ASPIRASIKU - Kampus seharusnya menjadi ruang tumbuh yang sehat, ruang di mana ilmu, etika, dan karakter berkembang secara seimbang. Namun, di balik papan nama institusi pendidikan yang megah, ada kenyataan yang tidak semua orang berani bicara, hubungan tidak etis antara dosen dan mahasiswa, atau sering dibungkus dengan kata “skandal”.
Saya tidak menulis ini untuk mempermalukan siapa pun. Saya menulis karena saya yakin bahwa diam tidak pernah menyelesaikan apa pun.
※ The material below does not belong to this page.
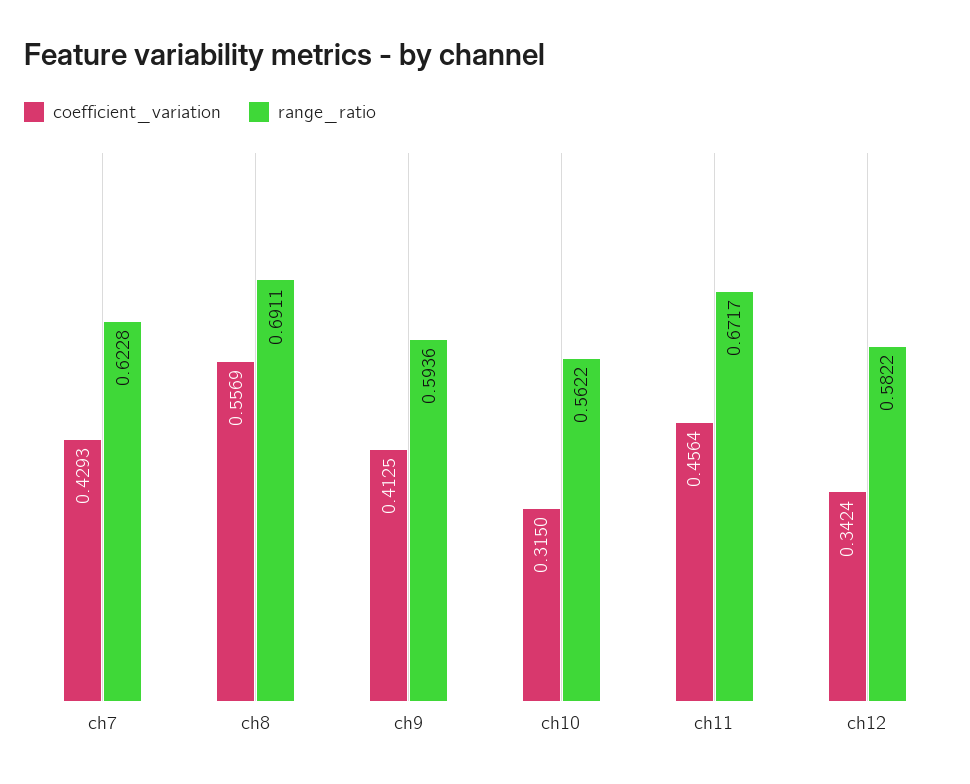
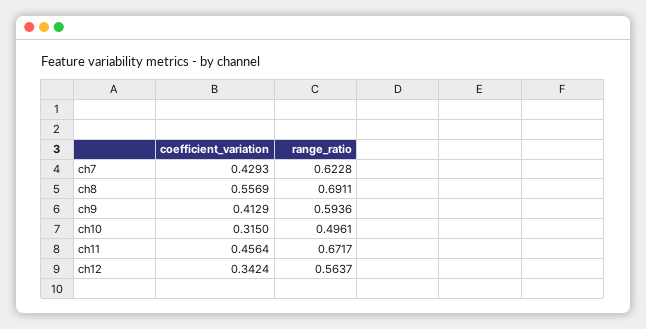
coefficient_variation, ch9: 0.4125 -> 0.4129
range_ratio, ch10: 0.5622 -> 0.4961
range_ratio, ch12: 0.5822 -> 0.5637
Ketika Relasi Kuasa Disalahgunakan
Hubungan dosen dan mahasiswa bukanlah hubungan yang setara. Dosen punya kekuatan atas nilai, atas gelar, bahkan atas reputasi pelajar. Ketika kekuatan ini digunakan untuk menjalin hubungan pribadi yang melampaui batas profesional, maka yang terjadi bukanlah cinta, melainkan posisi.
Baca Juga: Heboh Diksi 'Perjokian' Karya Ilmiah Guru Besar di Unila, Kemendiktisaintek Turun Tangan
Kita sering mendengar, “Kan suka sama suka.” Tapi benarkah semudah itu?
Ketika satu pihak mempunyai kekuasaan atas masa depan pihak lain, suka tak lagi sepenuhnya bebas. Mahasiswa, terutama yang berada di bawah tekanan akademik bisa juga merasa tidak punya pilihan selain 'mengikuti alur'.
Bahkan jika pun ada rasa suka sekali, hubungan ini tetap tidak sehat karena lahir dari ketimpangan.
Korban Tak Selalu Perempuan, Tapi Mayoritas Perempuan
Banyak kasus seperti ini yang melibatkan mahasiswi sebagai korban. Mereka dipuji, didekati, diberi perhatian khusus, lalu perlahan-lahan masuk ke dalam hubungan pribadi yang sulit untuk keluar. Saat hubungan itu terungkap, siapa yang paling sering disalahkan? Tentu mahasiswi itu.
Mereka dicap sebagai "panjat sosial", "penggoda", "suka numpang nilai", sementara si dosen tetap dihormati. Bahkan tak jarang, si dosen justru naik jabatan, sementara si mahasiswa keluar diam-diam karena malu dan trauma.
Sayangnya, banyak kampus yang menutup mata terhadap isu ini. Tidak ada sanksi yang jelas, tidak ada ruang aman bagi para korban untuk melapor, dan tidak ada transparansi dalam penyelesaian kasus. Akibatnya, skandal seperti ini terus terjadi secara berulang dan hanya pelaku serta korban yang bergantian.
Beberapa orang terbiasa menganggap ini masalah pribadi. Namun ini adalah masalah struktural, karena terjadi dalam sistem pendidikan yang membiarkan kesenjangan hubungan kekuasaan tidak terkendali.